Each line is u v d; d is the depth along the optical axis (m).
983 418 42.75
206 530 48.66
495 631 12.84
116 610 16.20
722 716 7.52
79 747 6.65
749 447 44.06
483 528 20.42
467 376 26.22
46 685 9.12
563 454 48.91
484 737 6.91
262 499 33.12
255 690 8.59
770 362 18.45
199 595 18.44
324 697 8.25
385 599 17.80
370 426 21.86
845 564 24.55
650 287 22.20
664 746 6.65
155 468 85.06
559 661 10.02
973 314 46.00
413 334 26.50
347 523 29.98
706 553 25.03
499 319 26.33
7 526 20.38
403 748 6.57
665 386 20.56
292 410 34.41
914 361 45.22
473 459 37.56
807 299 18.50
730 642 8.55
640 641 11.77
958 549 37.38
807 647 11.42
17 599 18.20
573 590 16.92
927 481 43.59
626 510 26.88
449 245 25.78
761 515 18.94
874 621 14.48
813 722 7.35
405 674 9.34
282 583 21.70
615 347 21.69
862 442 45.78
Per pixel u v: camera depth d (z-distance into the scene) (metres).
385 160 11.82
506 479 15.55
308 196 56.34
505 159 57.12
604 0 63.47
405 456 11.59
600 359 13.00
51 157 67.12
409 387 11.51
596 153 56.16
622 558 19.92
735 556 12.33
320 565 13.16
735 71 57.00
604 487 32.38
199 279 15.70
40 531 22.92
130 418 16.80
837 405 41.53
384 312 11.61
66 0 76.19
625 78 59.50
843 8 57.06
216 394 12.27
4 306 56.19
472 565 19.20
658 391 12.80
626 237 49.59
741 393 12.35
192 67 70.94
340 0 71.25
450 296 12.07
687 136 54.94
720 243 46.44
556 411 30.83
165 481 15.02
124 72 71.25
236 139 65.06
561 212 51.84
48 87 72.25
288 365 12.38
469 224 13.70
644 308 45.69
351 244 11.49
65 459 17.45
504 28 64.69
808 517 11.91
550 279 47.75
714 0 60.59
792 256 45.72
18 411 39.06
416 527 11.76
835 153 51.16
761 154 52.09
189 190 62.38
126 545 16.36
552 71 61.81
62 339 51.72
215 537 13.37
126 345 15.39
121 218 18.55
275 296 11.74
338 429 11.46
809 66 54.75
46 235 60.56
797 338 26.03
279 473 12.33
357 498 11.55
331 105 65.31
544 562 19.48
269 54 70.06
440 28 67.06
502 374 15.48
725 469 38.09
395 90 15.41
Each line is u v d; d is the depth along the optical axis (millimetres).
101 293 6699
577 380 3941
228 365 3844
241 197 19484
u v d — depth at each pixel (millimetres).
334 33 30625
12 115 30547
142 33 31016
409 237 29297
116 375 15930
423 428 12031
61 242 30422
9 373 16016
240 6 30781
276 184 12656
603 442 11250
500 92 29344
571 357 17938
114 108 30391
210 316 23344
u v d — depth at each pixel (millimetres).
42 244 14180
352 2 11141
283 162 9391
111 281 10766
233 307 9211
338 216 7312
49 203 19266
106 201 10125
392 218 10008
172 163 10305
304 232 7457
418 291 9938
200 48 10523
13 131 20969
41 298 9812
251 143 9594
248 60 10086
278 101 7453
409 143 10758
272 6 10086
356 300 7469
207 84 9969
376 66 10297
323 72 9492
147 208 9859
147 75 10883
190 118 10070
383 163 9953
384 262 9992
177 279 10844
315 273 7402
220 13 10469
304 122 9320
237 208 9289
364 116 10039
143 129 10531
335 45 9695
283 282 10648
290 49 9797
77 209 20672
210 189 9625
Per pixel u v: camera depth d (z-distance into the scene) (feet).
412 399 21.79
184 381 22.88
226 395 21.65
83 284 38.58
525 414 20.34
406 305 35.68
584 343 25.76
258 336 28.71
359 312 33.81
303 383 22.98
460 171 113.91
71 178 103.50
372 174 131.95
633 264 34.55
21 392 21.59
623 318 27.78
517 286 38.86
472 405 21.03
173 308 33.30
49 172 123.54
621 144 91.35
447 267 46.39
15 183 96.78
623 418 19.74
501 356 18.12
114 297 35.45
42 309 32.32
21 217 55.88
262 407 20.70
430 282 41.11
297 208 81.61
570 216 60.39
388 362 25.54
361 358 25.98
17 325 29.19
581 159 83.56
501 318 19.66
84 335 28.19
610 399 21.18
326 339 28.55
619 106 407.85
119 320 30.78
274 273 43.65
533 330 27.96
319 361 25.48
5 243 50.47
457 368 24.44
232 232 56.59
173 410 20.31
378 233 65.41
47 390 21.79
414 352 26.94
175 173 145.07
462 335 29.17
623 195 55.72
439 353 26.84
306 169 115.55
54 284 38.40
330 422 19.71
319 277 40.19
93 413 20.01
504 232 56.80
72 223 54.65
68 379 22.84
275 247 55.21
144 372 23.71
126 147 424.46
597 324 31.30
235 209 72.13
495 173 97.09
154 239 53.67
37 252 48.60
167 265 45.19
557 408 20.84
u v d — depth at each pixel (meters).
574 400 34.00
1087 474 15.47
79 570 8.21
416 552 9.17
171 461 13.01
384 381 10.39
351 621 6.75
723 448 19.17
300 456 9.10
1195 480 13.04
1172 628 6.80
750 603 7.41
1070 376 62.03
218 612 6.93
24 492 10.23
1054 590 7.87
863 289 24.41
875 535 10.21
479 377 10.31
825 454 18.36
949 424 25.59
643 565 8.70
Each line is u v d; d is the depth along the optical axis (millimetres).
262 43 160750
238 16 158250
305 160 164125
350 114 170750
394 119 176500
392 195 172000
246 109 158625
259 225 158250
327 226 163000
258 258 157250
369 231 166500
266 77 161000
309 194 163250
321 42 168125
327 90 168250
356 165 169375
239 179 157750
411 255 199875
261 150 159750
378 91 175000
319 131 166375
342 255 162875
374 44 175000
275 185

## [WHAT YOU NEED TO DO]
Filter the entries down to the lines containing "distance". Copy each of those lines.

## [RESPONSE TO THE TASK]
Per pixel u v: camera depth d (z-distance into the scene) (metres).
Per pixel u v: camera depth d (z-distance into the scene) (feet).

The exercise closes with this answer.